Microinfusion of bupropion inhibits putative GABAergic neuronal activity of the ventral tegmental area

Basic Clin Neurosci. 2014 Summer;5(3):182-90.

Abstract

Introduction: The most common interpretation for the mechanisms of antidepression is the increase of the brain monoamine levels such as dopamine (DA). The increase of DA can reduce depression but it can also decrease the monoamine release because of autoreceptor inhibition. Although bupropion can decrease the dopamine release, there is evidence about stimulatory effects of chronic application of bupropion on ventral tegmental area (VTA) neurons. In this study, the intra-VTA acute microinfusion of bupropion on putative VTA non-Dopaminergic (VTA-nonDA) neuronal firing rates was evaluated by a single neuron recording technique.

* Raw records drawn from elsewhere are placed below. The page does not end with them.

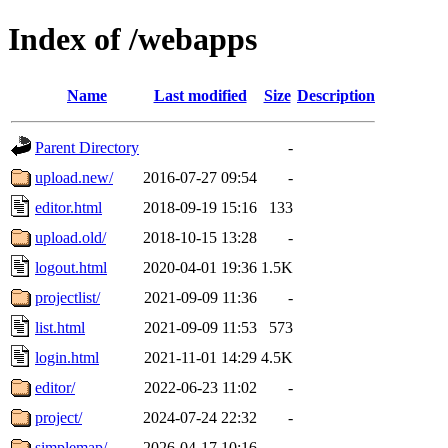
Index of /webapps
Name
Last modified
Size
Description
Parent Directory
-
upload.new/
2016-07-27 09:54
-
editor.html
2018-09-19 15:16
133
upload.old/
2018-10-15 13:28
-
logout.html
2020-04-01 19:36
1.5K
projectlist/
2021-09-09 11:36
-
list.html
2021-09-09 11:53
573
login.html
2021-11-01 14:29
4.5K
editor/
2022-06-23 11:02
-
project/
2024-07-24 22:32
-
simplemap/
2026-04-17 10:16
-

Methods: Animals were divided into 7 groups (sham, and 6 bupropion-microinfused groups with 1, 10(-1), 10(-2), 10(-3), 10(-4), and 10(-5) mol, 1 µl/3 min, intra-VTA). A single neuron recording technique was done according to the stereotaxic coordination. After 10 min baseline recording, ACSF or bupropion was microinfused. The recording continued to recovery period in the treated groups. The prestimulus time (PST) and interspike interval (ISI) histograms were calculated for every single unit. The assessment of the drug effect was carried out by one-way analysis of variance (ANOVA) and Post-hoc test.

Results: 126 non-DA neurons were separated. Bupropion could inhibit 116 neurons and 11 neurons had no significant response. Maximum inhibition was 79.1% of baseline firing rate with 44.3 min duration. The inhibitory effect of bupropion was dose-dependent.

Discussion: The acute inhibitory effects of bupropion on VTA-nonDA neurons can explain the fast inhibitory effects of bupropion and other antidepressants on the VTA. These data can explain some side effects of antidepressants.

Keywords: Antidepressant; Bupropion; Putative GABAergic; Rat; Ventral Tegmental Area; non-Dopaminergic.